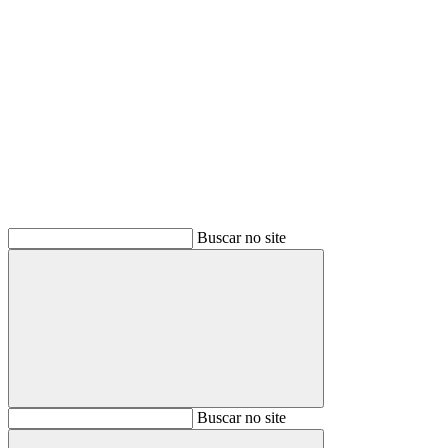
Buscar
Buscar no site
Buscar
Buscar no site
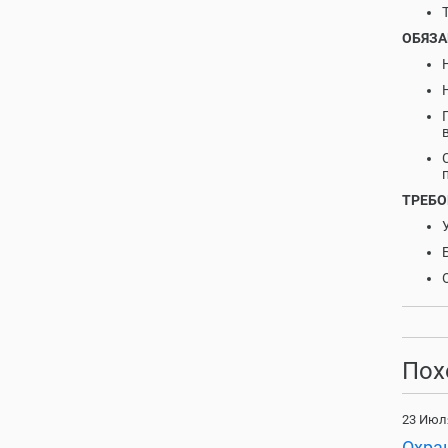
ОБЯЗА
ТРЕБО
Пох
23 Июл
Охран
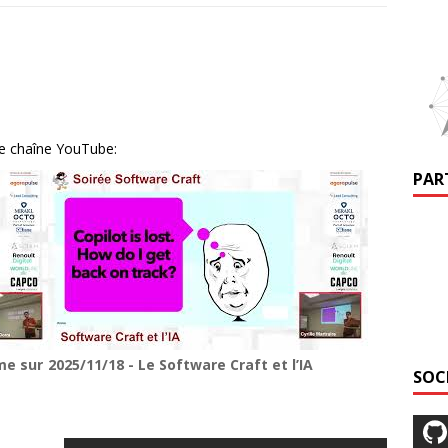
re chaîne YouTube:
PAR
me sur
2025/11/18 - Le Software Craft et l’IA
SOC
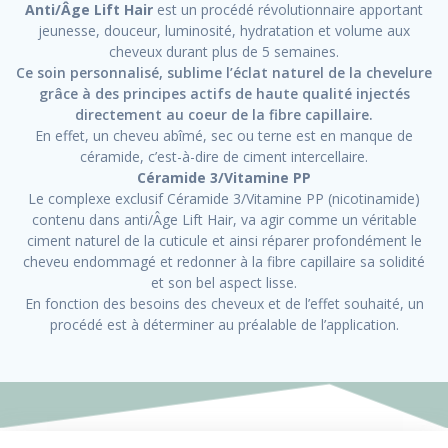
Anti/Âge Lift Hair
est un procédé révolutionnaire apportant
jeunesse, douceur, luminosité, hydratation et volume aux
cheveux durant plus de 5 semaines.
Ce soin personnalisé, sublime l’éclat naturel de la chevelure
grâce à des principes actifs de haute qualité injectés
directement au coeur de la fibre capillaire.
En effet, un cheveu abîmé, sec ou terne est en manque de
céramide, c’est-à-dire de ciment intercellaire.
Céramide 3/Vitamine PP
Le complexe exclusif Céramide 3/Vitamine PP (nicotinamide)
contenu dans anti/Âge Lift Hair, va agir comme un véritable
ciment naturel de la cuticule et ainsi réparer profondément le
cheveu endommagé et redonner à la fibre capillaire sa solidité
et son bel aspect lisse.
En fonction des besoins des cheveux et de l’effet souhaité, un
procédé est à déterminer au préalable de l’application.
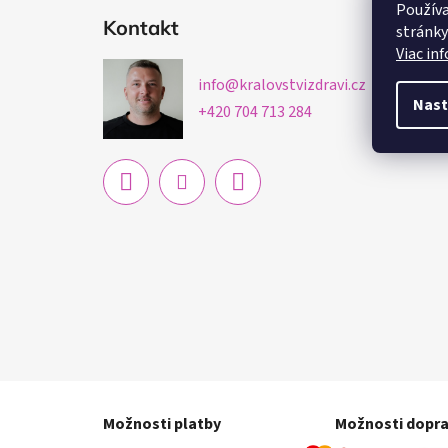
á
Používa
Kontakt
stránky
p
Viac in
ä
info
@
kralovstvizdravi.cz
t
Nast
+420 704 713 284
i
e
Možnosti platby
Možnosti dopr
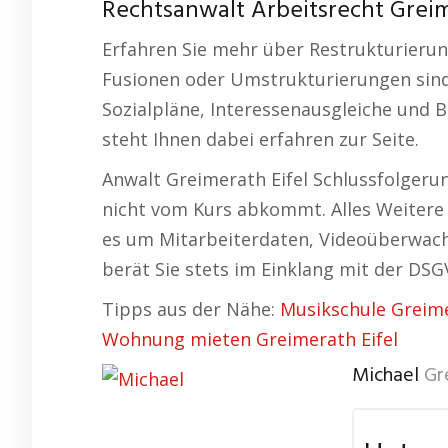
Rechtsanwalt Arbeitsrecht Greime
Erfahren Sie mehr über Restrukturieru
Fusionen oder Umstrukturierungen sind
Sozialpläne, Interessenausgleiche und 
steht Ihnen dabei erfahren zur Seite.
Anwalt Greimerath Eifel Schlussfolgeru
nicht vom Kurs abkommt. Alles Weiter
es um Mitarbeiterdaten, Videoüberwachu
berät Sie stets im Einklang mit der DSG
Tipps aus der Nähe:
Musikschule Greime
Wohnung mieten Greimerath Eifel
Michael
Gr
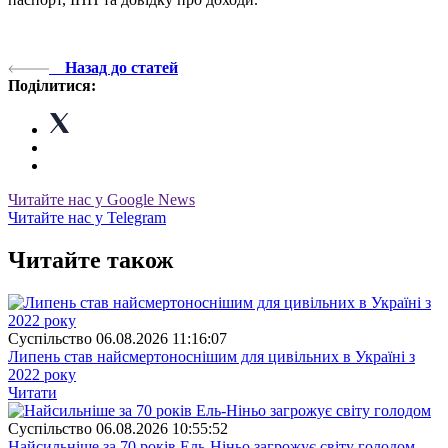
Назад до статей
Поділитися:
Читайте нас у Google News
Читайте нас у Telegram
Читайте також
Суспiльство
06.08.2026 11:16:07
Липень став найсмертоноснішим для цивільних в Україні з
2022 року
Читати
Суспiльство
06.08.2026 10:55:52
Найсильніше за 70 років Ель-Ніньо загрожує світу голодом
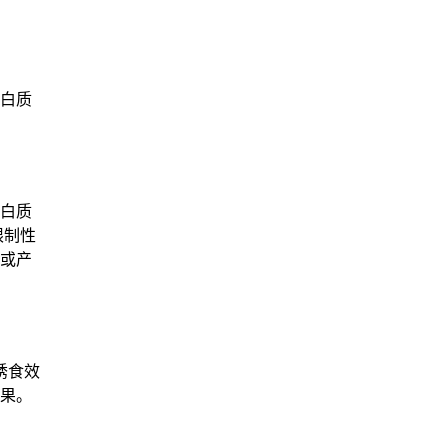
白质
白质
限制性
或产
诱食效
果。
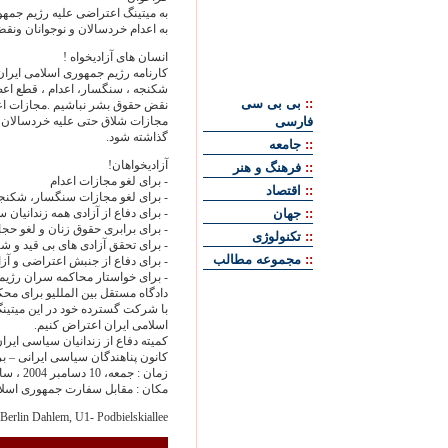
به میتینگ اعتراضی علیه رژیم جمه
به اعدام خردسالان و نوجوانان ون
انسان های آزادیخواه !
کارنامه رژیم جمهوری اسلامی ایران
شکنجه ، سنگسار، اعدام ، قطع اع
::
بی بی سی
نقض حقوق بشر نباشیم .مجازات اعدا
فارسی
مجازات شلاق حتی علیه خردسالان اج
گذاشته شود.
::
جامعه
آزادیخواهان!
::
فرهنگ و هنر
- برای لغو مجازات اعدام
::
اقتصاد
- برای لغو مجازات سنگسار، شکنج
::
جهان
- برای دفاع از آزادی همه زندانیان
- برای برابری حقوق زنان و لغو حج
::
تکنولوژی
- برای تحقق آزادی های بی قید و 
::
مجموعه مطالب
- برای دفاع از جنبش اعتراضی و آزا
- برای خواستار محاکمه سران رژیم
دادگاه مستقل بین المللیو برای م
با شرکت گسترده خود در این میتی
اسلامی ایران اعتراض کنیم.
کمیته دفاع از زندانیان سیاسی ایران
کانون پناهندگان سیاسی ایرانی – ب
زمان : جمعه، 10 دسامبر 2004 ، ساعت 12
مکان : مقابل سفارت جمهوری اسلا
ee 67, Berlin Dahlem, U1- Podbielskiallee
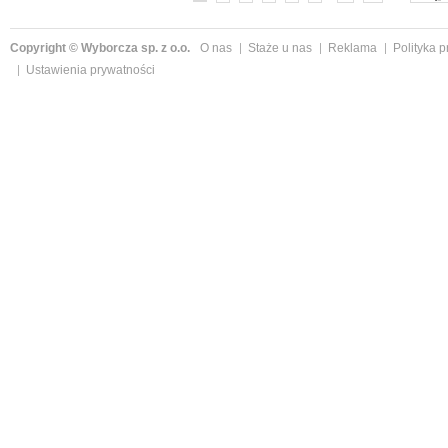
Copyright © Wyborcza sp. z o.o.
O nas
Staże u nas
Reklama
Polityka 
Ustawienia prywatności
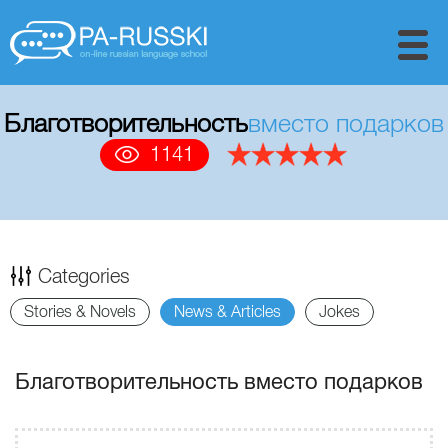
Благотворительность
вместо подарков
1141
Categories
Stories & Novels
News & Articles
Jokes
Благотворительность вместо подарков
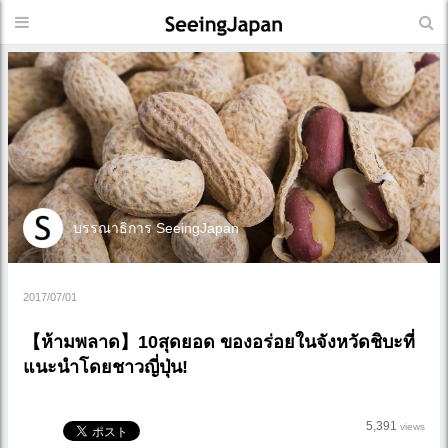
บรรณาธิการ SeeingJapan
2017/07/01
【ห้ามพลาด】10สุดยอด ของอร่อยในจังหวัดชิบะที่
แนะนำโดยชาวญี่ปุ่น!
5,391
views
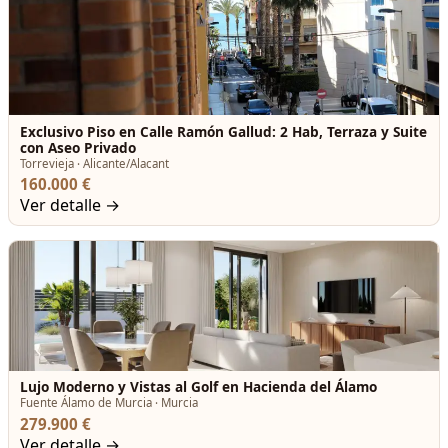
Exclusivo Piso en Calle Ramón Gallud: 2 Hab, Terraza y Suite
con Aseo Privado
Torrevieja · Alicante/Alacant
160.000 €
Ver detalle →
Lujo Moderno y Vistas al Golf en Hacienda del Álamo
Fuente Álamo de Murcia · Murcia
279.900 €
Ver detalle →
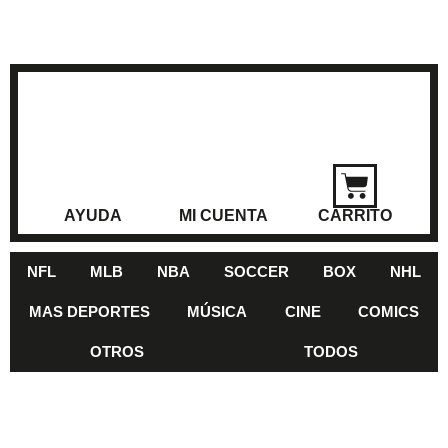
AYUDA
MI CUENTA
CARRITO
NFL
MLB
NBA
SOCCER
BOX
NHL
MAS DEPORTES
MÚSICA
CINE
COMICS
OTROS
TODOS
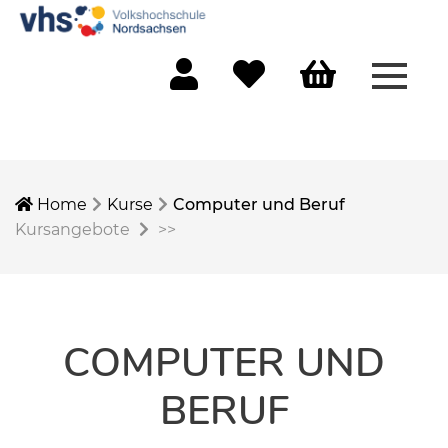
Menü 
Mein Konto
Merkliste
Warenkorb
Home
Kurse
Computer und Beruf
Kursangebote
>>
COMPUTER UND
BERUF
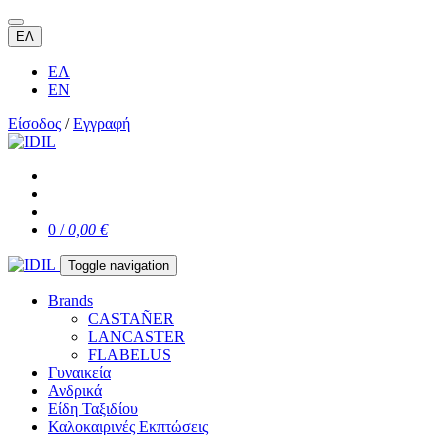
ΕΛ
ΕΛ
EN
Είσοδος
/
Εγγραφή
0 /
0,00 €
Toggle navigation
Brands
CASTAÑER
LANCASTER
FLABELUS
Γυναικεία
Ανδρικά
Είδη Ταξιδίου
Καλοκαιρινές Εκπτώσεις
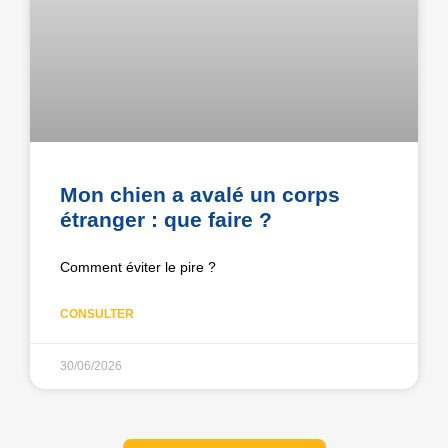
Mon chien a avalé un corps
étranger : que faire ?
Comment éviter le pire ?
CONSULTER
30/06/2026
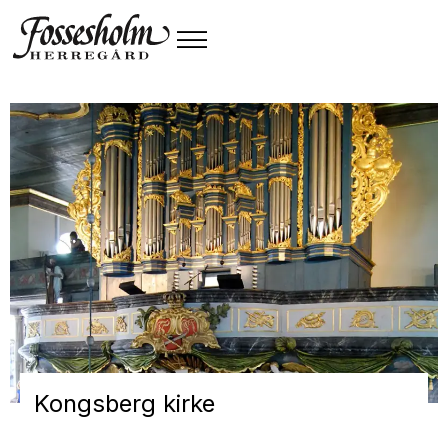
Kongsberg kirke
• • •
* What is being asked: If the word "برای" appears in a line above, copy that line.

* Solution below:
- برای لغو مجازات اعدام
- برای لغو مجازات سنگسار، شکنج
- برای دفاع از آزادی همه زندانیان
- برای برابری حقوق زنان و لغو حج
- برای تحقق آزادی های بی قید و 
- برای دفاع از جنبش اعتراضی و آزا
- برای خواستار محاکمه سران رژیم
دادگاه مستقل بین المللیو برای م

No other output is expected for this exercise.